Michael G. Fradley, MD
In patients with cancer, improvements in survival have opened the door to broader consideration of the long-term effects of treatment and how best to manage them. Cardiotoxicity is 1 such adverse event (AE) that is getting more attention among oncologists, as evidenced by a sudden rise in meetings and educational events devoted to this aspect of care. Statistics help explain this growing attention to downstream effects of treatment. An estimated 15.5 million cancer survivors are in the United States, and more than 60% of cancer survivors are alive 5 years after diagnosis. Even at 10 years, survivorship is about 40% overall.1-3
As patients live longer following cancer diagnosis and treatment, quality of life concerns and moderation of AEs related to treatment have grown in importance. Simply put, cardiotoxicity has become a facet of cancer survivorship that oncologists must learn to manage and, ideally, prevent (Tables 14,25-8
Fortunately, physicians do not have to do it alone, thanks to the emerging subspecialty of cardio-oncology. Cardiologists who focus on the cardiotoxic effects of anticancer agents can provide guidance on cardiac-related toxicities, diagnoses, AEs and treatment strategies; this dovetails with oncologists’ core expertise. Now an integral part of academic medical centers, cardio-oncologists are finding their way into the community practice setting. “We really want to change the care paradigm to be more collaborative, to emphasize that oncologists and cardiologists need to be interacting together to provide good care,” said Michael G. Fradley, MD, an attending cardiologist and electrophysiologist at Moffitt Cancer Center in Tampa, Florida. “Because so many patients are living longer and surviving their disease, we don’t want them to have major cardiac issues down the road.”
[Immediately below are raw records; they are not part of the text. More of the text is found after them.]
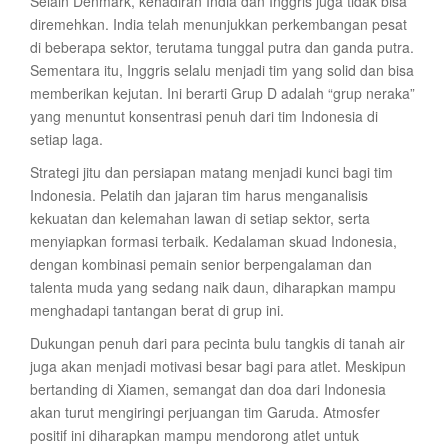
Selain Denmark, kehadiran India dan Inggris juga tidak bisa
diremehkan. India telah menunjukkan perkembangan pesat
di beberapa sektor, terutama tunggal putra dan ganda putra.
Sementara itu, Inggris selalu menjadi tim yang solid dan bisa
memberikan kejutan. Ini berarti Grup D adalah “grup neraka”
yang menuntut konsentrasi penuh dari tim Indonesia di
setiap laga.
Strategi jitu dan persiapan matang menjadi kunci bagi tim
Indonesia. Pelatih dan jajaran tim harus menganalisis
kekuatan dan kelemahan lawan di setiap sektor, serta
menyiapkan formasi terbaik. Kedalaman skuad Indonesia,
dengan kombinasi pemain senior berpengalaman dan
talenta muda yang sedang naik daun, diharapkan mampu
menghadapi tantangan berat di grup ini.
Dukungan penuh dari para pecinta bulu tangkis di tanah air
juga akan menjadi motivasi besar bagi para atlet. Meskipun
bertanding di Xiamen, semangat dan doa dari Indonesia
akan turut mengiringi perjuangan tim Garuda. Atmosfer
positif ini diharapkan mampu mendorong atlet untuk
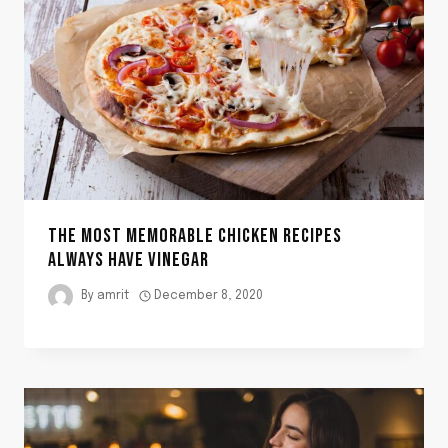
THE MOST MEMORABLE CHICKEN RECIPES
ALWAYS HAVE VINEGAR
By
amrit
December 8, 2020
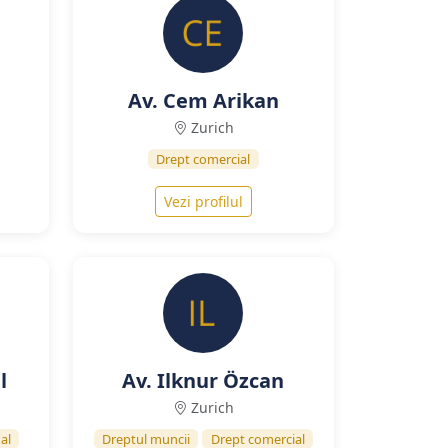
Av. Cem Arikan
Zurich
Drept comercial
Vezi profilul
l
Av. Ilknur Özcan
Zurich
al
Dreptul muncii
Drept comercial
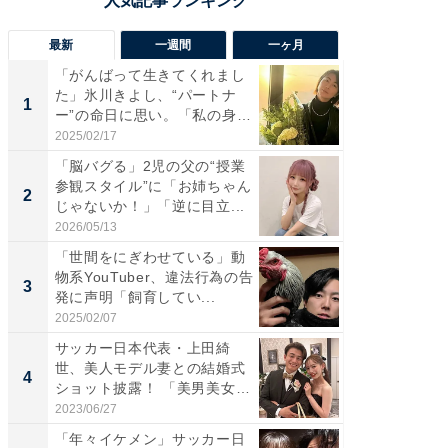
最新
一週間
一ヶ月
「がんばって生きてくれまし
「さす
た」氷川きよし、“パートナ
は」高
1
1
ー”の命日に思い。「私の身
災地を
体...
「カ...
2025/02/17
2026/08/0
「脳バグる」2児の父の“授業
「女の
参観スタイル”に「お姉ちゃん
介、バ
2
2
じゃないか！」「逆に目立...
らのプレ
愛...
2026/05/13
2026/08/0
「世間をにぎわせている」動
「脚が
物系YouTuber、違法行為の告
横川尚
3
3
発に声明「飼育してい...
ムキな姿
刃...
2025/02/07
2026/08/0
サッカー日本代表・上田綺
「え、
世、美人モデル妻との結婚式
芸人、2
4
4
ショット披露！ 「美男美女」
エットに
「...
2023/06/27
2026/08/0
「年々イケメン」サッカー日
「脳がバ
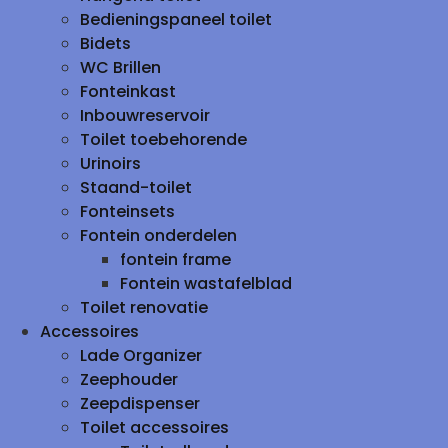
Bedieningspaneel toilet
Bidets
WC Brillen
Fonteinkast
Inbouwreservoir
Toilet toebehorende
Urinoirs
Staand-toilet
Fonteinsets
Fontein onderdelen
fontein frame
Fontein wastafelblad
Toilet renovatie
Accessoires
Lade Organizer
Zeephouder
Zeepdispenser
Toilet accessoires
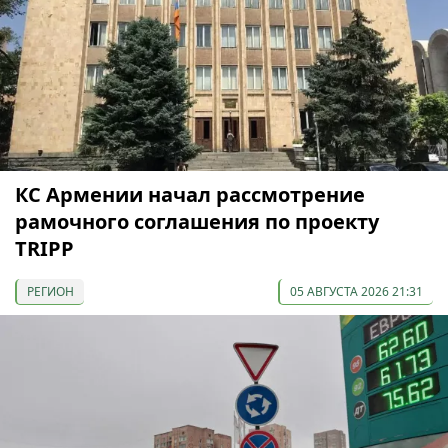
КС Армении начал рассмотрение
рамочного соглашения по проекту
TRIPP
РЕГИОН
05 АВГУСТА 2026 21:31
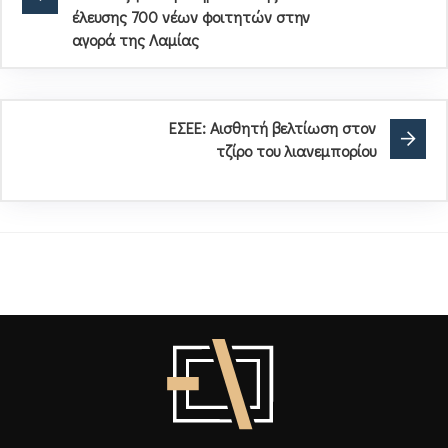
έλευσης 700 νέων φοιτητών στην
αγορά της Λαμίας
ΕΣΕΕ: Αισθητή βελτίωση στον
τζίρο του λιανεμπορίου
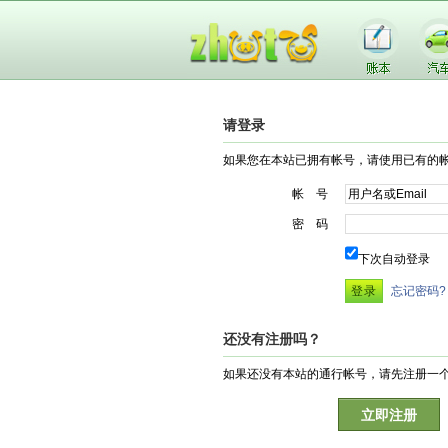
请登录
如果您在本站已拥有帐号，请使用已有的
帐 号
密 码
下次自动登录
忘记密码?
还没有注册吗？
如果还没有本站的通行帐号，请先注册一
立即注册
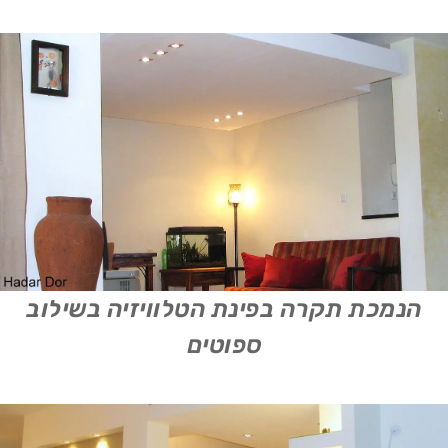
הנמכת תקרה בפינת הטלוויזיה בשילוב
ספוטים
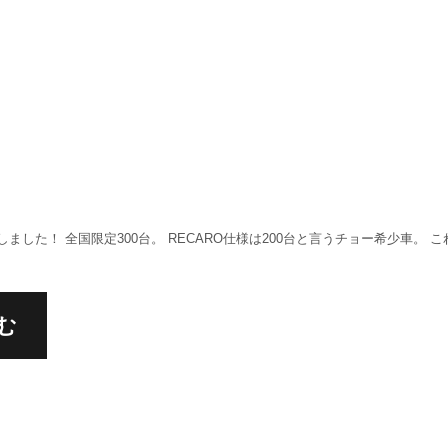
ました！ 全国限定300台。 RECARO仕様は200台と言うチョー希少車。 
む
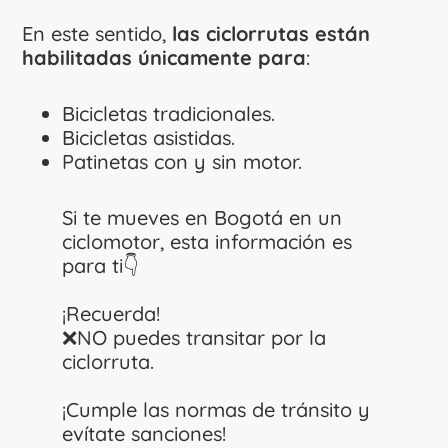
En este sentido,
las ciclorrutas están
habilitadas únicamente para
:
Bicicletas tradicionales.
Bicicletas asistidas.
Patinetas con y sin motor.
Si te mueves en Bogotá en un
ciclomotor, esta información es
para ti👇
¡Recuerda!
❌NO puedes transitar por la
ciclorruta.
¡Cumple las normas de tránsito y
evítate sanciones!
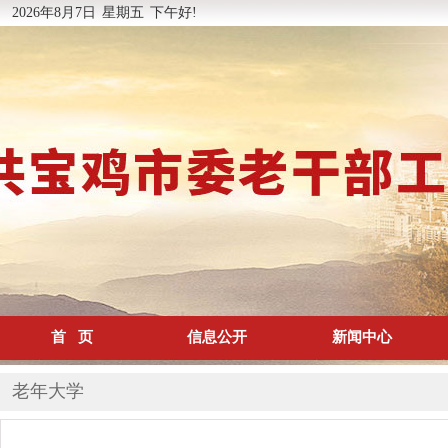
2026年8月7日
星期五
下午好!
首 页
信息公开
新闻中心
老年大学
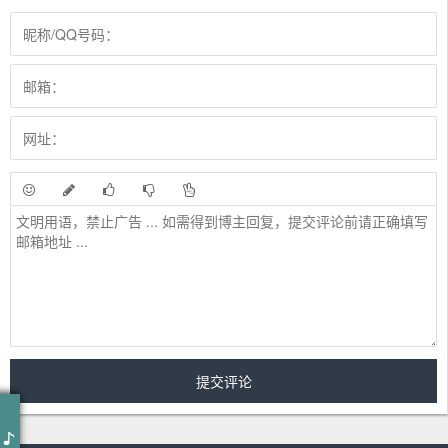
June
arkady sevidov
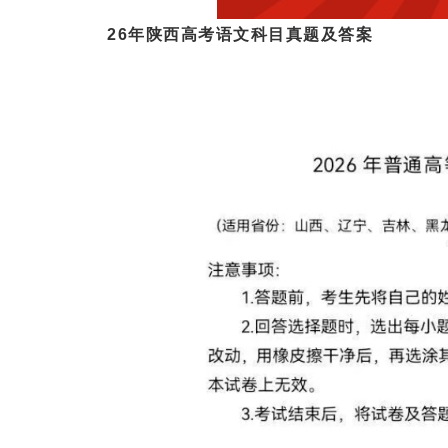
26年陕西高考语文科目真题及答案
The National Cancer Institute defines cardiotoxicity very broadly as “toxicity that affects the heart,” which various organizations refine as a host of diseases and conditions that result from treatment with a variety of oncologic drugs. Major medical associations including the American Society of Clinical Oncology (ASCO), the European Society for Medical Oncology, the National Comprehensive Cancer Network (NCCN), the International Society for Geriatric Oncology, and the American Heart Association have begun to formulate recommendations and guidelines that address various aspects of cardiotoxicity.
In a June report on guidelines for cardiovascular toxicity in cancer survivors, Carlyn Tan, MD, and Crystal S. Denlinger, MD, noted that each guideline has a different focus and intended usership. Some focus on pre- and on-treatment care, and others address posttreatment surveillance and management.9
Although these guidelines offer helpful recommendations for specific populations and circumstances, their limited scope makes it challenging for oncologists to apply recommendations across the broad spectrum of clinical practice.